Paul Gilligan, creator of newspaper strip Pooch Cafe and graphic novel King of the Mole People. its sequel Rise of the Slugs and Pluto Rocket: New In Town, has sold his latest graphic novel , Boy vs. Shark. A graphic memoir about toxic masculinity and the summer that Jaws was released, it tells the story of "Ten-year-old Paul being terrified of sharks, but when he forces himself to see the hit movie to keep up with his more daring friends, he is traumatized into imagining a shark living in his bedroom, where it begins to act as a sort of machismo Jiminy Cricket."

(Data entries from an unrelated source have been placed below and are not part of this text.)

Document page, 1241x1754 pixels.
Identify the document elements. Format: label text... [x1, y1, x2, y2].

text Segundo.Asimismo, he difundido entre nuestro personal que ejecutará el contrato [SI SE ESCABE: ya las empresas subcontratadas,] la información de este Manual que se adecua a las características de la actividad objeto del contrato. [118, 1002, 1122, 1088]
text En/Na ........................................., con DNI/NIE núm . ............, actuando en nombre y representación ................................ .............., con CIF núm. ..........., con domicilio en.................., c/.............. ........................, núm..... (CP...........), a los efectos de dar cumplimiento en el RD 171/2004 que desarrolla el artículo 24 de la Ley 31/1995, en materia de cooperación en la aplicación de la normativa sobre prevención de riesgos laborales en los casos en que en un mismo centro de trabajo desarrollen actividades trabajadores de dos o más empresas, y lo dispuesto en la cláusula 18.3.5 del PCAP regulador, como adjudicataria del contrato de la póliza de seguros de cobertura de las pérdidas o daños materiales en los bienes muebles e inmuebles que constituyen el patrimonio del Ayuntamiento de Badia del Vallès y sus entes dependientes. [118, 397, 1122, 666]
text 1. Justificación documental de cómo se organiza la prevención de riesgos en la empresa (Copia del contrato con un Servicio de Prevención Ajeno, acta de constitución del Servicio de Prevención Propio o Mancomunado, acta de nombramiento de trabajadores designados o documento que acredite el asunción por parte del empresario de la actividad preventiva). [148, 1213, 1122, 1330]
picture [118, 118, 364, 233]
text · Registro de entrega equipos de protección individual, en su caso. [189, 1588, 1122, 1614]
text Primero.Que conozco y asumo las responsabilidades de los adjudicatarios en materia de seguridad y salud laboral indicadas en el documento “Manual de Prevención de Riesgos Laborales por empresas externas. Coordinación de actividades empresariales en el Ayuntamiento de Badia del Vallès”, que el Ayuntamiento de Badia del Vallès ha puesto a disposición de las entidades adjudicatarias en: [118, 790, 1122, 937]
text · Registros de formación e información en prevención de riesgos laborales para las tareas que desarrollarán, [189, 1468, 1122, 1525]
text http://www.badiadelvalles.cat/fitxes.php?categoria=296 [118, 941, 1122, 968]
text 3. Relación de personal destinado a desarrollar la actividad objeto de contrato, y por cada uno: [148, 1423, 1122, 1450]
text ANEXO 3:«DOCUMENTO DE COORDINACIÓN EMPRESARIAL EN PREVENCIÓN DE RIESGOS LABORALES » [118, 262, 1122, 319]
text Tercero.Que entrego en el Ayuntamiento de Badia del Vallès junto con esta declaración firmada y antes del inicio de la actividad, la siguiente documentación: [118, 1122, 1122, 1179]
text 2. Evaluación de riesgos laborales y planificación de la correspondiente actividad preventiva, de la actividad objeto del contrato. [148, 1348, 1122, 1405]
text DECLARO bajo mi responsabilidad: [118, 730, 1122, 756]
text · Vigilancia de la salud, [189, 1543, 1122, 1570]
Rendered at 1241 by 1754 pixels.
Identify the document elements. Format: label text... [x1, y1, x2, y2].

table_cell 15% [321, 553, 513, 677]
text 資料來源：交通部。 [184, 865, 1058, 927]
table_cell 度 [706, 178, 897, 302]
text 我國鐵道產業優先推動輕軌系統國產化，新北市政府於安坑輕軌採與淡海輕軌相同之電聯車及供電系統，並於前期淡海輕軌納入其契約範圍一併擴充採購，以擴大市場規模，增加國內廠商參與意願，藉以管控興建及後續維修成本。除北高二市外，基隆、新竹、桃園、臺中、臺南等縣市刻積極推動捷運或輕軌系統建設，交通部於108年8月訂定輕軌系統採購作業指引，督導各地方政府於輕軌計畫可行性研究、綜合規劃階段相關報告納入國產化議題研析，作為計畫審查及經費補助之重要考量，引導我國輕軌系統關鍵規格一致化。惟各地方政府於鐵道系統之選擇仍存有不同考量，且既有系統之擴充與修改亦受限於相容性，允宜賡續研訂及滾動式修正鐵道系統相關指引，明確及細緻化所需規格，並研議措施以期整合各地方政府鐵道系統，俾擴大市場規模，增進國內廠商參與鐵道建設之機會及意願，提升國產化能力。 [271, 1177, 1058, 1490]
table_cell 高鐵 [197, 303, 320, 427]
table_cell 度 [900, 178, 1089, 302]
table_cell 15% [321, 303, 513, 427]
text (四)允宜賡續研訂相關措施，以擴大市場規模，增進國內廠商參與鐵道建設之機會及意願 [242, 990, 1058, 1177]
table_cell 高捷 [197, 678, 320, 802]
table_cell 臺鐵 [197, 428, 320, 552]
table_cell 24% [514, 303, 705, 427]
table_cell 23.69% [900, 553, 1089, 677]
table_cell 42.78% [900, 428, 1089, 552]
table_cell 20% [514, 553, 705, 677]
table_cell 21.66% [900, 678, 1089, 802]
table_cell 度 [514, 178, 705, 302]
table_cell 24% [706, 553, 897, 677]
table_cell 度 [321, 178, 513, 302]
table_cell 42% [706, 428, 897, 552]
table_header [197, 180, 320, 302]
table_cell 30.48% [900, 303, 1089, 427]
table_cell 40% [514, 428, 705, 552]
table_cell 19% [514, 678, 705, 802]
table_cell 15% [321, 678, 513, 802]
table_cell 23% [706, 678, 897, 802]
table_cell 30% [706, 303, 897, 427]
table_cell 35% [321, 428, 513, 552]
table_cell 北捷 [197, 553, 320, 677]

Tundra Editorial Assistant Peter Phillips and Tara Walker, Vice President and Publisher, Penguin Random House Canada Young Readers have acquired world rights to Boy vs. Shark and it will be published in the autumn of 2024. Paul Gilligan's agent Stephen Barr at Writers House negotiated the deal. Paul tweeted out the news, "Was anyone else as traumatized as I was by seeing Jaws as a kid? Proud to announce my new book deal, "Boy vs. Shark", a graphic memoir about toxic masculinity and the summer Jaws was released. Publication is slated for fall 2024 from Tundra/Penguin.
Tundra, part of Penguin Random House, is Canada's oldest children's book publisher, celebrating its 50th anniversary in 2017. They publish primarily for young readers, in a wide range of categories: board books, picture books, chapter books, graphic novels, illustrated nonfiction and middle-grade fiction. Tundra is the home of many writers and illustrators from Canada, the United States and beyond, as well as Canadian classics The Hockey Sweater and Mordecai Richler's Jacob Two-Two.
One of the largest literary agencies in the world, the New York-based Writers House was founded by Al Zuckerman, a former novelist, TV writer, and teacher of playwriting at Yale.